The paper presents GyPSUM, a novel fully unsupervised clustering pipeline that integrates expert input and quantitative metrics for hyperspectral geological image analysis.

Findings

Accurately clusters geological materials in laboratory and orbital data

Identifies major mineral classes consistently across datasets

Provides a fast, generalizable clustering method for hyperspectral imagery

Abstract

The application of infrared hyperspectral imagery to geological problems is becoming more popular as data become more accessible and cost-effective. Clustering and classifying spectrally similar materials is often a first step in applications ranging from economic mineral exploration on Earth to planetary exploration on Mars. Semi-manual classification guided by expertly developed spectral parameters can be time consuming and biased, while supervised methods require abundant labeled data and can be difficult to generalize. Here we develop a fully unsupervised workflow for feature extraction and clustering informed by both expert spectral geologist input and quantitative metrics. Our pipeline uses a lightweight autoencoder followed by Gaussian mixture modeling to map the spectral diversity within any image.
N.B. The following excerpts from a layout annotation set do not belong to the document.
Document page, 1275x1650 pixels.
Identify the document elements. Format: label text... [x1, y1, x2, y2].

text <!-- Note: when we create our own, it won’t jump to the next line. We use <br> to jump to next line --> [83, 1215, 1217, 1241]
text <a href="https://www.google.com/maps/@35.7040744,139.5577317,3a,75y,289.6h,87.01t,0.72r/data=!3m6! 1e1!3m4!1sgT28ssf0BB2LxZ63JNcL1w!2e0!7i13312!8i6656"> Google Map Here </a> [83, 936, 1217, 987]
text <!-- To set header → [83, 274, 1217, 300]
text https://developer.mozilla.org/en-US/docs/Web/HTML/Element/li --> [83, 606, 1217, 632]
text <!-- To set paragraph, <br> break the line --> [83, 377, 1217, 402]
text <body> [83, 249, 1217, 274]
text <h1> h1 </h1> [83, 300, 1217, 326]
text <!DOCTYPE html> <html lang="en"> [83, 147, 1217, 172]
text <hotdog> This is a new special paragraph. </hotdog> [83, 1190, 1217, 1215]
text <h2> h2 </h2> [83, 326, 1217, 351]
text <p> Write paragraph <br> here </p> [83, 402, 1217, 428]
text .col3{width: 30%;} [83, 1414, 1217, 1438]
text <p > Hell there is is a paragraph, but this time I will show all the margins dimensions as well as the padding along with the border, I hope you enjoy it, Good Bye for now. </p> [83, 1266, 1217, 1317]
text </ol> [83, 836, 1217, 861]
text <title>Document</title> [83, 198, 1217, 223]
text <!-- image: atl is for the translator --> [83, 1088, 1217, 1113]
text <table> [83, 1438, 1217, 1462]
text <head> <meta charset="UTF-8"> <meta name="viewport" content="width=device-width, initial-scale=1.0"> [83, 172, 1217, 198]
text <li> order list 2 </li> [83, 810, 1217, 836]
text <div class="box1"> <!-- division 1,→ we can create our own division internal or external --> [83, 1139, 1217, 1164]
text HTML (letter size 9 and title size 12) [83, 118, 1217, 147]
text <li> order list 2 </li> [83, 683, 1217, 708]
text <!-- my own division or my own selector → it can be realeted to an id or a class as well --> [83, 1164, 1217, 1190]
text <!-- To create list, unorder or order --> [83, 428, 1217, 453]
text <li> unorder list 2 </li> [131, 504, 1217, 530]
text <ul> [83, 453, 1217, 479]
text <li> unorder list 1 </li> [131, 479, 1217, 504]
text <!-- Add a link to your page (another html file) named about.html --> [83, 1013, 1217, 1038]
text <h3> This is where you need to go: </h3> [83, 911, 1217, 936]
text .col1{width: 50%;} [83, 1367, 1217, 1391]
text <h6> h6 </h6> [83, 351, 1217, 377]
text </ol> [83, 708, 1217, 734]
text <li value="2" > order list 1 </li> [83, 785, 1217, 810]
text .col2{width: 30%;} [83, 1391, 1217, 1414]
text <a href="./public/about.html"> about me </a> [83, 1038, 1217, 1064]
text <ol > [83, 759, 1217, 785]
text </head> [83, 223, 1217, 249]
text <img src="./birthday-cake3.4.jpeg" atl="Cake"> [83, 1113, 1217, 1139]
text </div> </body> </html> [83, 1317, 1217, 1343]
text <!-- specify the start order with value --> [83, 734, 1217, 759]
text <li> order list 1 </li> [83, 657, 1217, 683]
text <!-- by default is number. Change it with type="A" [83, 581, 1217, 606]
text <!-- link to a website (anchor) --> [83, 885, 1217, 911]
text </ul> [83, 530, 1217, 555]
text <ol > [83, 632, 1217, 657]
We validate the performance of our pipeline at submillimeter-scale with expert-labelled data from the Oman ophiolite drill core and evaluate performance at meters-scale with partially classified orbital data of Jezero Crater on Mars (the landing site for the Perseverance rover). We additionally examine the effects of various preprocessing techniques used in traditional analysis of hyperspectral imagery. This pipeline provides a fast and accurate clustering map of similar geological materials and consistently identifies and separates major mineral classes in both laboratory imagery and remote sensing imagery. We refer to our pipeline as "Generalized Pipeline for Spectroscopic Unsupervised clustering of Minerals (GyPSUM)."